Though that last work is included in the “Art in Action” portion of the exhibition, several other artworks in other sections address politics at least as memorably. Among these are a group of photographs by Anastasia Bogomolova documenting her efforts to inhabit both the landscape and day-to-day routine of forced laborers in the Bakal Labor camp, a postwar gulag (the photos’s greenish tint reflect their immersion in nettle soup, the wild grass that was the steady diet of most of the camp’s inmates). A second standout is Aslan Gaisumov’s installation “Numbers.” A wall mounted arrangement that consists of 50 metal plaques taken from existing homes in Grozny, the work documents the city’s missing houses by omission—that and the many lives lost during the decade long Second Chechen War.

Evgeny Ivanov
From the series My Friend the Street Musician (2004–2016)
Digital photograph
Courtesy of the artist

If few other pieces match the sheer pathos of Gaisumov’s installation, the show contains other artworks that sound complementary notes of hard-bitten post-Soviet resilience. One of them is Evgeny Ivanov’s series of portraits of his late friend, Oleg Formin, a Siberian street musician with rubberized Jerry Lewis features. Another is a large-scale reproduction of the Krasnodar studio of 65-year-old Mikhail Smaglyuk. Besides looking every bit a stage set for the movie Hugo, this version of the Russian tinkerer’s workplace is full of poetic whirrs and whistles—one piece consists of a bouncing money sack with wings that springs up and down from the ceiling and is titled “Easy Come, Easy Go.”

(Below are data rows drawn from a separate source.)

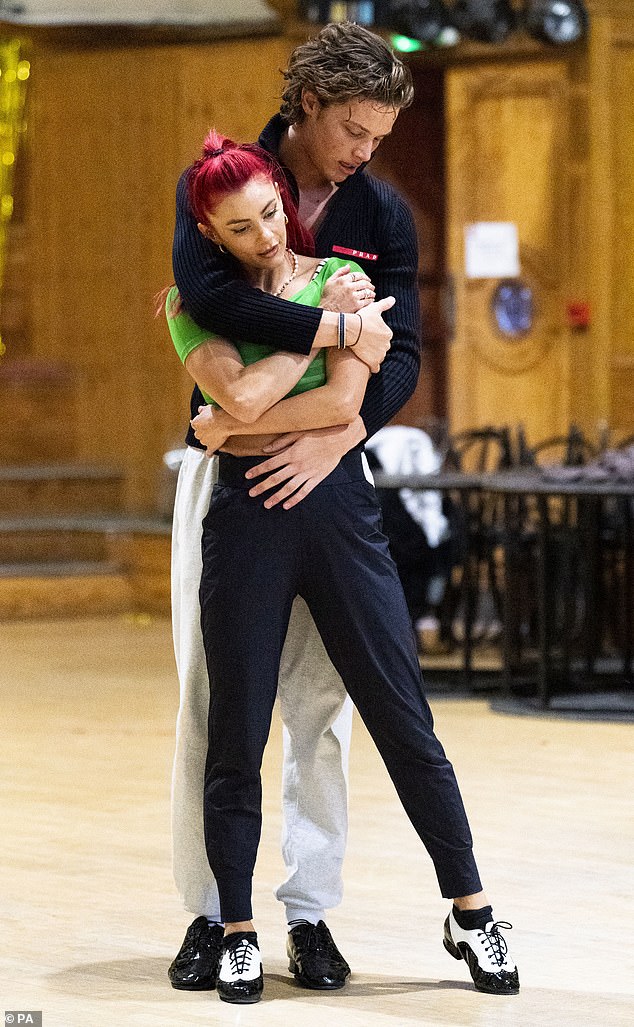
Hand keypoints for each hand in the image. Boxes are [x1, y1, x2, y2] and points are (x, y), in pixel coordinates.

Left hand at [191, 405, 230, 453]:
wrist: (225, 421)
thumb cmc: (216, 414)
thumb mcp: (207, 408)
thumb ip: (201, 410)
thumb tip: (199, 410)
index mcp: (195, 423)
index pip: (195, 424)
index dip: (201, 423)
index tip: (205, 423)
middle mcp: (198, 433)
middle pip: (199, 434)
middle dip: (204, 432)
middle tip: (212, 428)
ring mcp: (204, 441)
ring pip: (204, 441)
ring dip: (208, 439)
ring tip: (216, 435)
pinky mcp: (211, 446)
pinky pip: (209, 452)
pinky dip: (209, 453)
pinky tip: (209, 454)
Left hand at [244, 419, 366, 509]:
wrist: (339, 438)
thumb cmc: (318, 433)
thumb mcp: (297, 433)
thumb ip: (281, 442)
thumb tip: (265, 450)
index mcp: (291, 453)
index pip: (269, 464)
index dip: (257, 471)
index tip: (247, 476)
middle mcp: (297, 465)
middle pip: (276, 479)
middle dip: (262, 487)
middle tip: (251, 494)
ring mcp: (307, 473)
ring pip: (288, 488)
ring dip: (276, 497)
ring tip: (267, 504)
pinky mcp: (317, 478)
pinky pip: (304, 491)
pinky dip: (295, 499)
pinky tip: (286, 505)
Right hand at [320, 263, 375, 311]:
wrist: (326, 311)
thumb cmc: (327, 297)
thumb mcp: (330, 281)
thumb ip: (340, 272)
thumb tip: (348, 266)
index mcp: (343, 280)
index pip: (358, 275)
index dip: (364, 276)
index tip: (367, 278)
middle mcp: (349, 287)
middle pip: (364, 283)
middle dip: (370, 284)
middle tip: (371, 286)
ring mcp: (353, 296)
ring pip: (367, 292)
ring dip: (371, 292)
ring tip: (372, 293)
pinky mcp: (356, 305)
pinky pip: (367, 301)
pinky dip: (370, 300)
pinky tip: (370, 300)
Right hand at [352, 296, 394, 372]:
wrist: (350, 329)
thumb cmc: (361, 318)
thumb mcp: (374, 309)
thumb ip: (384, 304)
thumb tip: (393, 299)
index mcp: (388, 334)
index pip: (384, 337)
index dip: (375, 336)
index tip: (368, 335)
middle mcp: (386, 345)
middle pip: (382, 347)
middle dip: (375, 347)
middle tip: (364, 344)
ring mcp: (380, 355)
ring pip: (379, 357)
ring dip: (373, 356)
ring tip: (364, 353)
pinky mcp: (373, 362)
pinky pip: (375, 368)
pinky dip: (373, 367)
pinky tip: (367, 364)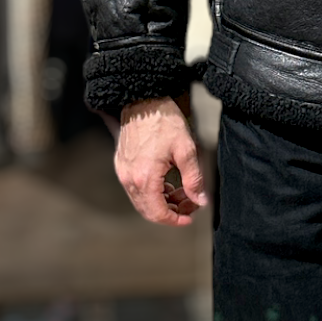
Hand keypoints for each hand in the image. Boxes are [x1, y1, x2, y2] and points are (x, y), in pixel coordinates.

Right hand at [115, 96, 207, 227]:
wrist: (143, 101)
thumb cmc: (164, 121)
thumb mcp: (186, 149)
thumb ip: (193, 179)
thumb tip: (199, 200)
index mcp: (145, 177)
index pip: (157, 212)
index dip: (174, 220)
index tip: (188, 218)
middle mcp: (129, 178)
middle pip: (148, 210)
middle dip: (170, 212)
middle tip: (189, 205)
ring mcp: (123, 172)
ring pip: (141, 201)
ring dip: (161, 203)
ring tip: (182, 193)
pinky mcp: (121, 165)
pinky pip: (135, 188)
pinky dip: (151, 192)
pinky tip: (167, 185)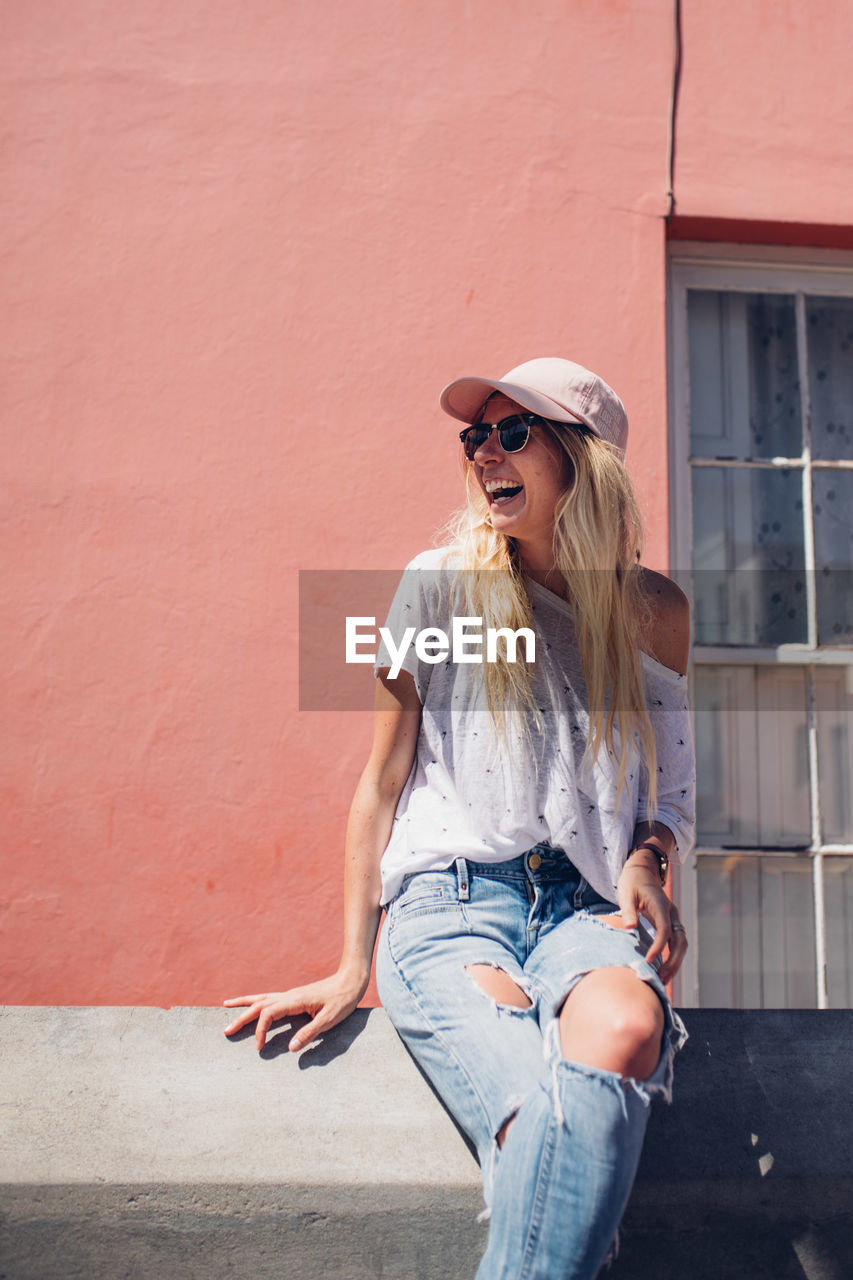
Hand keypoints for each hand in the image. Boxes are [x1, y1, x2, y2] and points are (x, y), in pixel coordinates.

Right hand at [223, 970, 367, 1052]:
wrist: (351, 980)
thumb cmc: (343, 999)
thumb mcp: (330, 1019)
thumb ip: (310, 1033)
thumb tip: (290, 1048)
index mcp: (295, 1000)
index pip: (268, 1013)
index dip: (259, 1030)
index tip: (259, 1047)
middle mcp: (289, 995)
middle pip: (259, 1004)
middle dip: (241, 1017)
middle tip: (225, 1030)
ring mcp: (291, 995)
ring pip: (262, 998)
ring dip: (244, 1005)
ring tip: (227, 1006)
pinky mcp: (295, 997)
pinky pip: (270, 999)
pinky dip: (257, 1001)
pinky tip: (253, 1004)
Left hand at [616, 856, 687, 985]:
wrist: (642, 869)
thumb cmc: (632, 880)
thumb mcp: (626, 892)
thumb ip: (628, 910)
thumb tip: (629, 927)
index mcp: (661, 905)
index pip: (665, 930)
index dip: (659, 947)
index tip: (648, 960)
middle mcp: (671, 913)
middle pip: (679, 941)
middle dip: (673, 962)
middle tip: (661, 979)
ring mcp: (672, 919)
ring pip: (681, 944)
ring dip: (675, 963)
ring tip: (662, 981)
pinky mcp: (669, 923)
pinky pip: (675, 943)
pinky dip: (672, 957)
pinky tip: (662, 970)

These and many other works in this rousing exhibition shine a light into cultural landscape that has long been both historically rich and richly underexposed. This, in fact, is the Garage Museum Triennial’s biggest contribution to Russian contemporary art: sunlight, and lots of it.

The Garage Triennial is on view at the Garage Museum of Contemporary Art, through May 14, 2017.